Eerie East London

Whatthefeck?
I love Spaced and Father Ted - I have the DVD box sets of both. Saw the first episode of Early Doors but it didn't make me watch more.
Anyhoooo ...
To vaguely direct the thread geographically:

I'm also a fan of Al Murray and also have the DVD box set of Time, Gentlemen, Please. Well observed (I recognise some situations), very funny, and while the exterior location was filmed in Ladbroke Grove, W10, the whole thing has echoes of East London boozers of my (ample) experience. Not sure how the Guv would react to a pub ghost - he could swing between self-inflicted fear and exploitation.
As long as he got a carvery out of it.
 
I haven't ever seen Spaced.

giphy.gif


Stop what you are doing immediately and either download or buy the box set. Thank me later.

maximus otter
 
My apologies for having dragged this thread right off course (all the way to Stockport, indeed - a wrongful act in and of itself).

I've let everyone down....again.

## Exercise data
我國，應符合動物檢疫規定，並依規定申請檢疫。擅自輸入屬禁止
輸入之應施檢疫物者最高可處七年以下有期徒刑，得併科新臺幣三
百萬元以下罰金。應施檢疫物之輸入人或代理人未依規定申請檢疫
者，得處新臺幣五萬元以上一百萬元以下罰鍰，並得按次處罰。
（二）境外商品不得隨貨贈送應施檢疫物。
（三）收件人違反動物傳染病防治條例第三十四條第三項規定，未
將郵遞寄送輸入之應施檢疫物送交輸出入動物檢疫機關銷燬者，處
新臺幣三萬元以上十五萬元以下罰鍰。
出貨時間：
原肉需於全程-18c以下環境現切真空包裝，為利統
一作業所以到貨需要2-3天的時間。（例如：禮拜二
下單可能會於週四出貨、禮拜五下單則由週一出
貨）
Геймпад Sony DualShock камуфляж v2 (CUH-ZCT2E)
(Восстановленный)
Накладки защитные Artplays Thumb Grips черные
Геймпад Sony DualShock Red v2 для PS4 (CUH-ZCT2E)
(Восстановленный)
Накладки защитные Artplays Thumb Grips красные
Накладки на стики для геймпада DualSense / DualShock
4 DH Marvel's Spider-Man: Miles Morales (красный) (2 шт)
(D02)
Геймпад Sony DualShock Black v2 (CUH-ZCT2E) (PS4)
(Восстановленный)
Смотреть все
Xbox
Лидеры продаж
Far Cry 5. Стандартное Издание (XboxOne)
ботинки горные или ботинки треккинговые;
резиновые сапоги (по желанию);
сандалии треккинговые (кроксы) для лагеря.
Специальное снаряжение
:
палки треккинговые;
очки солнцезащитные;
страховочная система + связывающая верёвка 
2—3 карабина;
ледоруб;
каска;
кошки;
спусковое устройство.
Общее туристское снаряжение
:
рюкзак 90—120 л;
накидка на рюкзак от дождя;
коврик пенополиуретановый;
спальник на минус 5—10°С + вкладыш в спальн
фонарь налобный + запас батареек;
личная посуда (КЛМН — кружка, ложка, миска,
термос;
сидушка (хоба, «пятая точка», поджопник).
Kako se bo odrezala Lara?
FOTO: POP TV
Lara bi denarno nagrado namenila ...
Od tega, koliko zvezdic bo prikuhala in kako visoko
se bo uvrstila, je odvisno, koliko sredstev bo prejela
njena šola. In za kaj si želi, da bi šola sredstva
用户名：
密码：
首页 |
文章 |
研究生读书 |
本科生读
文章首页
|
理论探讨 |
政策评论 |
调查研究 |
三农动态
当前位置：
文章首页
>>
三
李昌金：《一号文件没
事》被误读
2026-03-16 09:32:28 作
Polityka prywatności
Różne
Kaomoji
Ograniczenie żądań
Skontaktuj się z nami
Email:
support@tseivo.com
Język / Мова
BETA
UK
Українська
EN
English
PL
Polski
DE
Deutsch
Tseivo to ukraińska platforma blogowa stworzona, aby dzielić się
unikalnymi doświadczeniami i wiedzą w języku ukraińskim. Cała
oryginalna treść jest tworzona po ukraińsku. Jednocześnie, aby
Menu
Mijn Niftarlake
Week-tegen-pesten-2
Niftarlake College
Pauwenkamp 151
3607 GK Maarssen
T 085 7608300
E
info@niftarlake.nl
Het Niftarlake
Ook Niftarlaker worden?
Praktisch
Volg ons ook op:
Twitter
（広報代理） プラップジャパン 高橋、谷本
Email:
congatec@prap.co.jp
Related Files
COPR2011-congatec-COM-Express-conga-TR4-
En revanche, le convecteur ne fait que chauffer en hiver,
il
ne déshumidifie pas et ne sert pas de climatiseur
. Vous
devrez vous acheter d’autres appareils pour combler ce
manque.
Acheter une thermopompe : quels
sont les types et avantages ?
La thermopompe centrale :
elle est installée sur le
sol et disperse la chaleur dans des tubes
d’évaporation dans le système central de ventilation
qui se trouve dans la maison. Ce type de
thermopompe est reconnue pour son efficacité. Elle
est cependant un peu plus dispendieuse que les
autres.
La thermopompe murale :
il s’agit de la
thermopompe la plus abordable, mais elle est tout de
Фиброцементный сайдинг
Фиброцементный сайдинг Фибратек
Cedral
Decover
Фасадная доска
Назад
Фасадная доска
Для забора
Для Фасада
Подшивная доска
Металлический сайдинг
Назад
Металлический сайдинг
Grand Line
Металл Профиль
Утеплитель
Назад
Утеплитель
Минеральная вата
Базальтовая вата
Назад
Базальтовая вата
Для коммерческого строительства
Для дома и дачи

## Work instruction A
Repeat the part of the Eerie East London forum thread between "Anyhoooo ..." and "carvery out of it.", inclusive.
## Work instruction B
Pick up the Eerie East London forum thread after its final post and continue it.

## Output A
Anyhoooo ...
To vaguely direct the thread geographically:

I'm also a fan of Al Murray and also have the DVD box set of Time, Gentlemen, Please. Well observed (I recognise some situations), very funny, and while the exterior location was filmed in Ladbroke Grove, W10, the whole thing has echoes of East London boozers of my (ample) experience. Not sure how the Guv would react to a pub ghost - he could swing between self-inflicted fear and exploitation.
As long as he got a carvery out of it.

## Output B
 
I thought I’d post this on here – well technically it is East London (well Eastern Central to be precise just off Fenchurch Street)

The view from my office window. What remains of the medieval All Hallows Staining. Built circa 1320, which survived the great fire, but fell just 5 years later due (according to wiki) to the amount of remains buried in the churchyard which unbalanced the foundations. All that remains now is the tower of the old church.

The Fortean aspect to this, is that whoever commissioned the building of the office block due to be built surrounding All Hallows, was told by the City of London Corporation that any human remains found underneath were to be taken away to a protective place, until such time that the remains could be reinterned for burial in the crypt of old Tower and once the new office block had been built.

A few weeks back I saw workman taking away hundreds of carboard boxes, presumably the human remains that were found.

1728565429200.png
 
Further to All Hallows staining in Fenchurch street. It seems as if the archaeologists have arrived, so they’ve found something interesting. Normally in the City, it’s Roman remains.

How exciting, although if it is something important it could delay the building project by something up to two years. I remember when they found that Roman house when they were developing Spitalfields market, they seemed to be there forever


IMG_0189.jpg
 
Jeepers. Ghost of the past.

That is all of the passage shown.